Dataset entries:
[Start]
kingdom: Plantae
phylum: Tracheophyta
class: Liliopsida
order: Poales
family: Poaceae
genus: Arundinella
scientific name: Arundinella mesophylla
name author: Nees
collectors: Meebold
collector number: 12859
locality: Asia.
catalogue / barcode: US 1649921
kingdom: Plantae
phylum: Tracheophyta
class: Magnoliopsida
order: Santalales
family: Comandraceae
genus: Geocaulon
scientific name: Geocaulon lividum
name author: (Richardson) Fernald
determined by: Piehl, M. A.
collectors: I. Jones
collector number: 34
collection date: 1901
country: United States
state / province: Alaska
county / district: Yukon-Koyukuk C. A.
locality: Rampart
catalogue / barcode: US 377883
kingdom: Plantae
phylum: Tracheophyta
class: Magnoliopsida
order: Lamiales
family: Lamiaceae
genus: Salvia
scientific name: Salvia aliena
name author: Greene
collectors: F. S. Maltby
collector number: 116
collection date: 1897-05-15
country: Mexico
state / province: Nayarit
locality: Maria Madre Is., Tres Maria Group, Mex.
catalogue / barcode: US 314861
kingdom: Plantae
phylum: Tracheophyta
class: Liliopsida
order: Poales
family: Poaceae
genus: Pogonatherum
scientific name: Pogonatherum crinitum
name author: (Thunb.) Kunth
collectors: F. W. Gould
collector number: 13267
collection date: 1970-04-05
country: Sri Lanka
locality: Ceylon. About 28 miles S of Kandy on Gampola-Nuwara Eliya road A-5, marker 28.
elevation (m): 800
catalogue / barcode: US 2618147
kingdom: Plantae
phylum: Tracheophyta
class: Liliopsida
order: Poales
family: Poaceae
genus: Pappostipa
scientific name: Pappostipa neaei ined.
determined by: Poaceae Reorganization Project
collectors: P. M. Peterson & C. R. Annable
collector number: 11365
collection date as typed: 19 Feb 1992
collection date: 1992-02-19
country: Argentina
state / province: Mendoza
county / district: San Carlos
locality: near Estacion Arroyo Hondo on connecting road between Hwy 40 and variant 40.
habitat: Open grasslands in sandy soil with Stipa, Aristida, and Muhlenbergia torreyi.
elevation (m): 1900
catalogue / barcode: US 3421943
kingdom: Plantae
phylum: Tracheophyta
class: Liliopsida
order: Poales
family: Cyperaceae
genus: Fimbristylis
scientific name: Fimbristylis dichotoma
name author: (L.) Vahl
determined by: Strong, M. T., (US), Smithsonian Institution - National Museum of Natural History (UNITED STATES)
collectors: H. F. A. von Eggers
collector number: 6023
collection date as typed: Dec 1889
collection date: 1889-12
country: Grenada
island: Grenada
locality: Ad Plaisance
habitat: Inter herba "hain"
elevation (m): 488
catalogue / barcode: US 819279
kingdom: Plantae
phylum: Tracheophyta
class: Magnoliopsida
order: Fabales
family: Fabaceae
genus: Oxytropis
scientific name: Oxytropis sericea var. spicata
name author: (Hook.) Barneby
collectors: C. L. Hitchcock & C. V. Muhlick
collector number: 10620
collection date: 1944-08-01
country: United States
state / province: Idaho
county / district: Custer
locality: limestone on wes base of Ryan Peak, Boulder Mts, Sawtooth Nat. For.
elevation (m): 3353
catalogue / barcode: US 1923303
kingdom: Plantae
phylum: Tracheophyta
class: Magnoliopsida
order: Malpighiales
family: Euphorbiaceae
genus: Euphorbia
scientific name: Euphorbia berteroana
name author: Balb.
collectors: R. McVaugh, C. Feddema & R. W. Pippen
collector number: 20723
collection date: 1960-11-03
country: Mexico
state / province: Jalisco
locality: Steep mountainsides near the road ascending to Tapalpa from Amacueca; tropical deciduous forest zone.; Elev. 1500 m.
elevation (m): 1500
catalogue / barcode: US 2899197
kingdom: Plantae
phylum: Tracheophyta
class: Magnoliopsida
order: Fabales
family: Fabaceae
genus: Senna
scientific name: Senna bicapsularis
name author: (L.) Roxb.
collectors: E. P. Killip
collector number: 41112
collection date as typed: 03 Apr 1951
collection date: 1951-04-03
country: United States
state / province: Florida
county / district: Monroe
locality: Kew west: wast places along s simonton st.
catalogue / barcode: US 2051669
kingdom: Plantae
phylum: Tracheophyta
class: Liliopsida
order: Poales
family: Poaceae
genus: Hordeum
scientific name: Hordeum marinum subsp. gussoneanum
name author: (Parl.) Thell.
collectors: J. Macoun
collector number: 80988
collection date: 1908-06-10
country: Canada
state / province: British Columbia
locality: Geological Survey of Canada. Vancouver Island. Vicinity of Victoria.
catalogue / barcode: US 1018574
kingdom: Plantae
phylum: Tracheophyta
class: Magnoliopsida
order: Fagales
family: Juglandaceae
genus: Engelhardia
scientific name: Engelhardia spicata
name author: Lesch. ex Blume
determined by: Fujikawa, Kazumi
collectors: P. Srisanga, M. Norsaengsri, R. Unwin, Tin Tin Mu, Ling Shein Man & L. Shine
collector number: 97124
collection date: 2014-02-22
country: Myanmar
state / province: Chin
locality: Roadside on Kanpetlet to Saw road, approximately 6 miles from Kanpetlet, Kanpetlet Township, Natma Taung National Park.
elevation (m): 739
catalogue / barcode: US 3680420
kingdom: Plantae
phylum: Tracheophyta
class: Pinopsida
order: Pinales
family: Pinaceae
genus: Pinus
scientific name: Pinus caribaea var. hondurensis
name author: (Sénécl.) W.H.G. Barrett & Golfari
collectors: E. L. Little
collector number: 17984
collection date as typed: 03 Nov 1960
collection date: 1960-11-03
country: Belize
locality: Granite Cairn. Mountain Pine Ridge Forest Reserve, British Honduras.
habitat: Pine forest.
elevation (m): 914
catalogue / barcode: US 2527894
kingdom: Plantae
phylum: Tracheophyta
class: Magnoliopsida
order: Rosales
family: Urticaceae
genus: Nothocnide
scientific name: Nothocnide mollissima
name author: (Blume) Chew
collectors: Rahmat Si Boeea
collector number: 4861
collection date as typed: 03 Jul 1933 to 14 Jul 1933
[End]
• STATED EXERCISE: Repeat word for word the lines in the records from the line with "genus: Pinus" to the line with "country: Belize", including both.

• ANSWER:
genus: Pinus
scientific name: Pinus caribaea var. hondurensis
name author: (Sénécl.) W.H.G. Barrett & Golfari
collectors: E. L. Little
collector number: 17984
collection date as typed: 03 Nov 1960
collection date: 1960-11-03
country: Belize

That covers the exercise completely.